Sara schüttelte ungläubig den Kopf, und sah abwechselnd zu Grissom und dann wieder auf den Ring. Seine Blicke ließen ihren Körper erzittern. Konnte sie dem Verlangen, der Sehsucht, die sie in seinen Augen sah, widerstehen?

Jetzt ließ Grissom den Kopf sinken. „Seit Monaten habe ich den Ring immer bei mir…" bekannte er kleinlaut „…Ich habe immer auf den richtigen Moment gewartet. Und als ich glaubte, dieser wäre gekommen, warst du weg…einfach so…" Sara zuckte zusammen. Mein Gott, was hatte sie getan? Einmal mehr wurde ihr bewusst, wie egoistisch sie gehandelt hat.

Mit Tränen in den Augen schaute Grissom sie an „…Ich bin in solchen Sachen ungeübt, und wusste nicht, wie ich es anstellen sollte…" fuhr er fort „…deswegen war ich bei Heather. Sie hat mir beim Aussuchen des Ringes geholfen, sie hat mir immer wieder gesagt, ich solle mich von meinen Gefühlen leiten lassen, und bei welcher Gelegenheit, und wie ich dich bitten solle, meine Frau zu werden." Die Worte sprudelten nur so raus, und das Gefühl der Erleichterung ließ ihn aufatmen.

Schluchzend hatte Sara jedes Wort in sich aufgesogen. Alles, was sie in diesem Augenblick tun konnte, war, ihn in die Arme zu nehmen. „Verzeih mir..." brachte sie nur unter Tränen hervor und beteuerte immer wieder „Es tut mir so leid." Beide hielten einender so fest, als könne man sie im nächsten Moment auseinander reißen.

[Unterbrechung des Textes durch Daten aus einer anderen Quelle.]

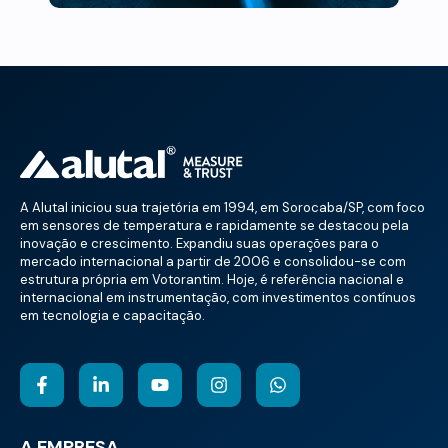
A Alutal iniciou sua trajetória em 1994, em Sorocaba/SP, com foco
em sensores de temperatura e rapidamente se destacou pela
inovação e crescimento. Expandiu suas operações para o
mercado internacional a partir de 2006 e consolidou-se com
estrutura própria em Votorantim. Hoje, é referência nacional e
internacional em instrumentação, com investimentos contínuos
em tecnologia e capacitação.
A EMPRESA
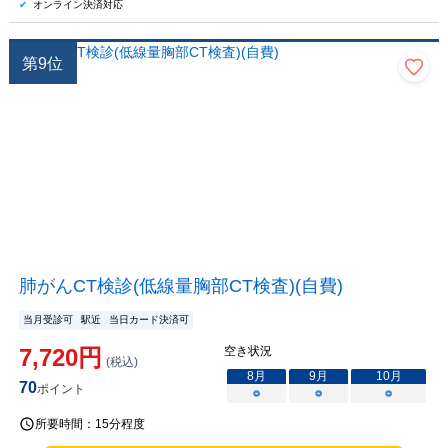
オンライン決済対応
第
9
位
肺がんCT検診(低線量胸部CT検査)(自費)
当月受診可
駅近
当日カード決済可
7,720
円
空き状況
(税込)
8
月
9
月
10
月
70
ポイント
○
○
○
所要時間：
15分程度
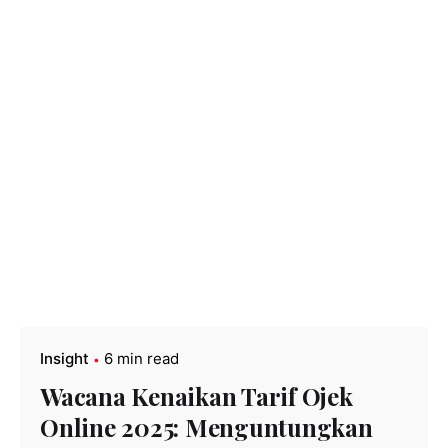
Insight
6 min read
Wacana Kenaikan Tarif Ojek
Online 2025: Menguntungkan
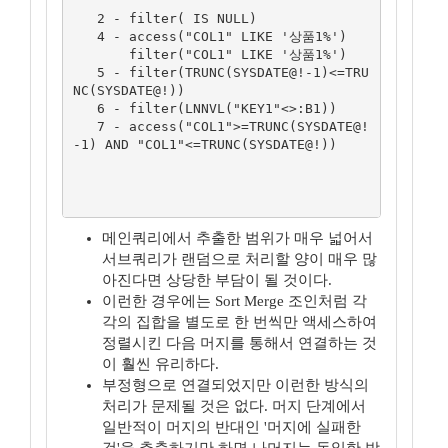
   2 - filter( IS NULL)

   4 - access("COL1" LIKE '상품1%')

       filter("COL1" LIKE '상품1%')

   5 - filter(TRUNC(SYSDATE@!-1)<=TRU
NC(SYSDATE@!))

   6 - filter(LNNVL("KEY1"<>:B1))

   7 - access("COL1">=TRUNC(SYSDATE@!
-1) AND "COL1"<=TRUNC(SYSDATE@!))

메인쿼리에서 추출한 범위가 매우 넓어서
서브쿼리가 랜덤으로 처리할 양이 매우 많
아진다면 상당한 부담이 될 것이다.
이런한 경우에는 Sort Merge 조인처럼 각
각의 집합을 별도로 한 번씩만 액세스하여
정렬시킨 다음 머지를 통해서 연결하는 것
이 훨씬 유리하다.
부정형으로 연결되었지만 이런한 방식의
처리가 문제될 것은 없다. 머지 단계에서
일반적이 머지의 반대인 '머지에 실패한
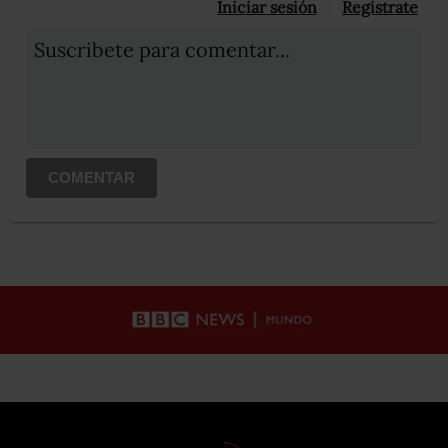
Iniciar sesión
Registrate
Suscribete para comentar...
COMENTAR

Erst nach einigen Minuten lösten sie sich voneinander, und Sara betrachtete wieder den Ring auf ihrem Finger. „Ich liebe dich, Gil. Und ich wünsche mir nichts mehr, als deine Frau zu werden…" begann sie kaum hörbar „..und mit dir zusammen unser Kind aufwachsen zu sehen."

Glücklich strahlten ihr seine Augen entgegen. Und bevor Beide sich einem langersehnten und leidenschaftlichen Kuß hingaben, flüsterte Grissom. „Ich liebe euch beide so sehr, und ich werde euch nie wieder gehen lassen."